London Stock Market: ‘Switch has now been flicked’

Peel Hunt’s boss predicts a rebound in activity amid a’shift of sentiment’

According to the stockbroker who predicted last year a “doomsday loop” at the exchange, the London stock market is turning a corner.

Steven Fine, the chief executive officer of City Stockbroker Peel Hunt said that there were signs of improvement and declared that London’s stricken stock exchange was recovering. The exchange has struggled to attract floats, and seen an influx of companies leaving.

Mr Fine said, “We had 10 bad quarters of this industry… But now it’s much better than before.”

He said that a “switch” had been flipped, adding: “There’s been a change in sentiment. This is a good indicator for a recovery in activity in the next quarter.”

Mr Fine cited the recent floatation of Raspberry Pi by Peel Hunt as an example of improved sentiment. The shares jumped almost 40% on the first day of trading.
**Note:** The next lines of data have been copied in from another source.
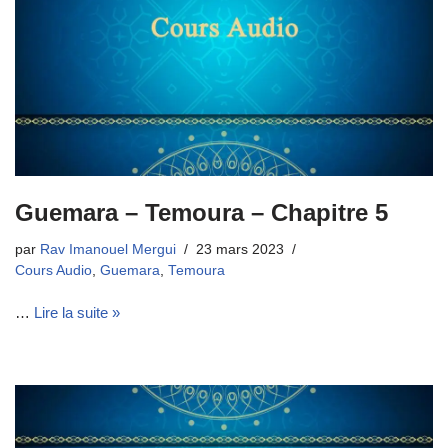
Guemara – Temoura – Chapitre 5
par
Rav Imanouel Mergui
23 mars 2023
Cours Audio
,
Guemara
,
Temoura
…
Lire la suite »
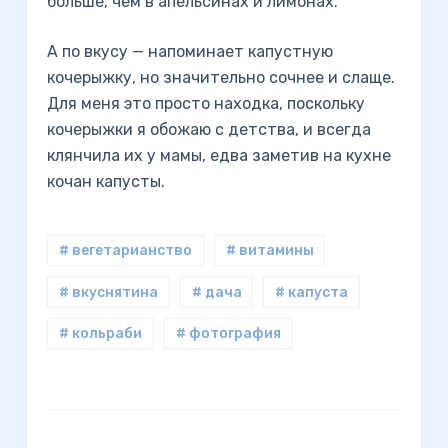
больше, чем в апельсинах и лимонах.
А по вкусу — напоминает капустную
кочерыжку, но значительно сочнее и слаще.
Для меня это просто находка, поскольку
кочерыжки я обожаю с детства, и всегда
клянчила их у мамы, едва заметив на кухне
кочан капусты.
# вегетарианство
# витамины
# вкуснятина
# дача
# капуста
# кольраби
# фотография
The London Stock Exchange Group and Haleon, which sold shares in the following months, are both evidence of the market’s health, according to Mr Fine.

Peel Hunt warned last year that some parts of the market had become “stuck in a doom loop”.
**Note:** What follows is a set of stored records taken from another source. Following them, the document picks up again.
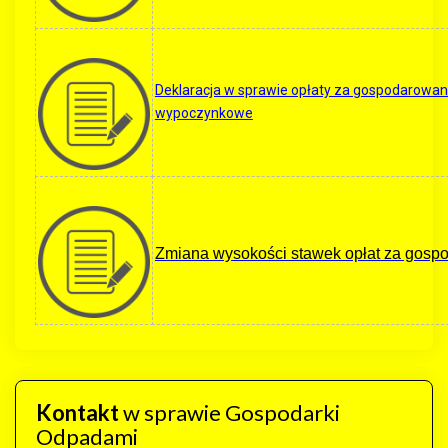
Deklaracja w sprawie opłaty za gospodarowan
wypoczynkowe
Zmiana wysokości stawek opłat za gos
Kontakt
w sprawie Gospodarki
Odpadami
As a result, fewer investors bought stocks and their prices continued to fall. The UK discount was used by overseas investors to purchase British companies on the cheap. This meant that there were fewer shares to own.
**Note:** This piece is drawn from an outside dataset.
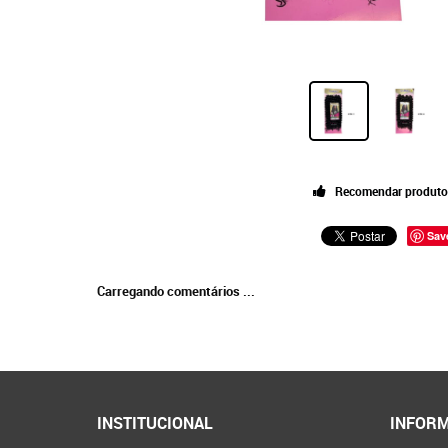
Recomendar produto
Sav
Carregando comentários ...
INSTITUCIONAL
INFORM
Peel Hunt warned the UK index of smaller businesses could disappear by 2028, if it continued to decline.

Mr Fine explained that a combination better GDP figures, signs of easing inflation and expectation of falling interest rates all contributed to the improved mood on stock markets.

A more stable political environment is also helpful.

He said: “They are all very good people, whether it is Sunak and Hunt or Starmer & Reeves.” They will both do a fantastic job running the country.

Peel Hunt, a broker in the UK, hopes that Raspberry Pi’s floatation will revive interest among companies to tap into the stock market.
Mr Fine stated that the London Stock Exchange’s outflows had probably peaked.

He said, “We shot ourselves in the feet very well in this country.”

Peel Hunt’s loss was greater in the period ending March 2024. The pre-tax loss was £3.3m, compared to £1.5m the previous year.

Stockbroking was the main culprit, with revenues falling 12pc to £29.6m . This was offset by a 39pc increase in investment banking charges to £32.6m.